In talune ipotesi, invece, non vi è corrispondenza tra il valore del bene inserito nel deposito ed il bene estratto, in quanto quest’ultimo deve essere incrementato delle spese ad esso riferibili (così, ad esempio, nelle lavorazioni); in questi casi, l’autofattura emessa al momento dell’estrazione non è più una mera integrazione di altro documento, quanto un documento atto ad individuare il valore del bene estratto e la corretta base imponibile. Pertanto, l’autofattura deve seguire le regole generali, ossia, deve essere elettronica e trasmessa tramite SdI.
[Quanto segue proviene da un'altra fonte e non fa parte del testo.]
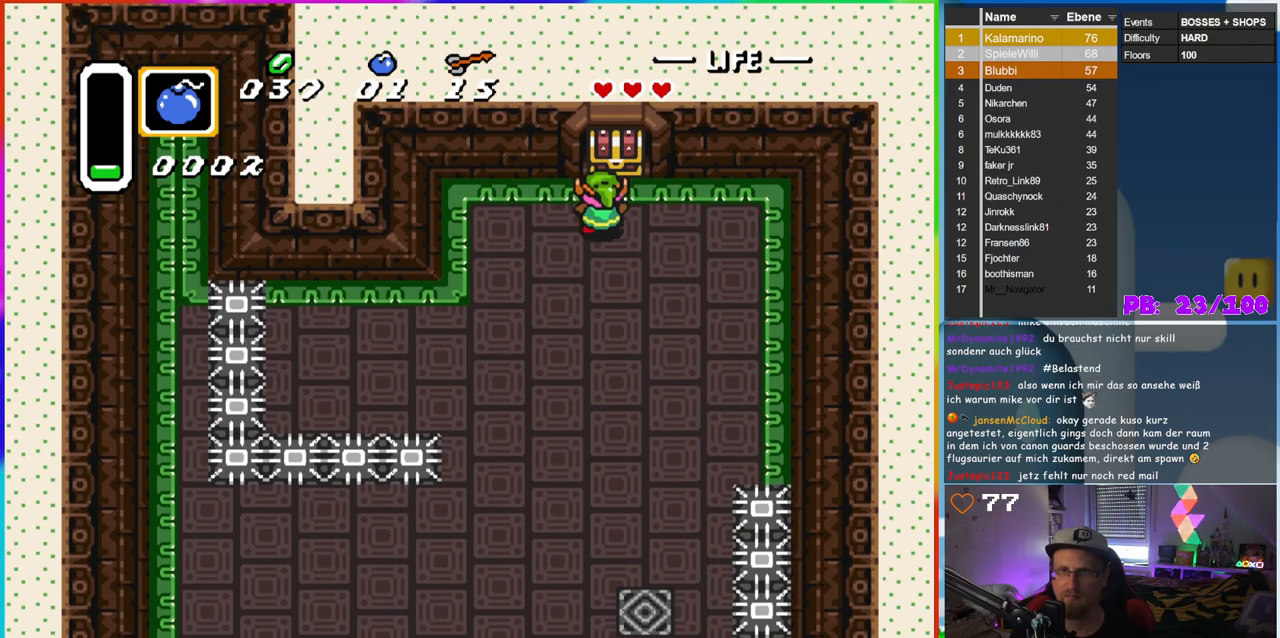
{"buttons": [], "events": [[167, "A", "down"], [383, "DPAD_UP", "up"], [417, "A", "up"]]}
Riepilogando, possiamo concludere che le autofatture emesse per l’estrazione dei beni da un deposito Iva possono essere analogiche (o elettroniche extra SdI), con obbligo di fattura elettronica via SdI nel caso in cui il bene, estratto dall’operatore stabilito in Italia, durante la permanenza nel deposito sia stato oggetto di una prestazione di servizi, territorialmente rilevante in Italia, che ne ha modificato il valore (risposta all’istanza di interpello n. 142 del 14.05.2019).
In caso di emissione di autofattura elettronica per estrazione di beni da un deposito Iva, i dati del cessionario/committente vanno inseriti sia nella sezione “Dati del cedente/prestatore” sia nella sezione “Dati del cessionario/committente”. Resta inteso che sia nella fase di introduzione del bene nel deposito Iva, sia nel caso di cessioni all’interno del deposito, l’operazione deve essere documentata con le rituali modalità, ad esempio, bolletta doganale per l’importazione, fatturazione elettronica per cessioni tra soggetti residenti, ecc.. Qualora l’estrazione dal deposito Iva non riguardi i carburanti va utilizzato il blocco 2.2.1.3 “CodiceArticolo” ed inserito nel campo 2.2.1.3.1 “CodiceTipo” il valore “DEP” e nel campo 2.2.1.3.2 “CodiceValore” il valore “0” (circolare 14/E/2019, paragrafo 6.4).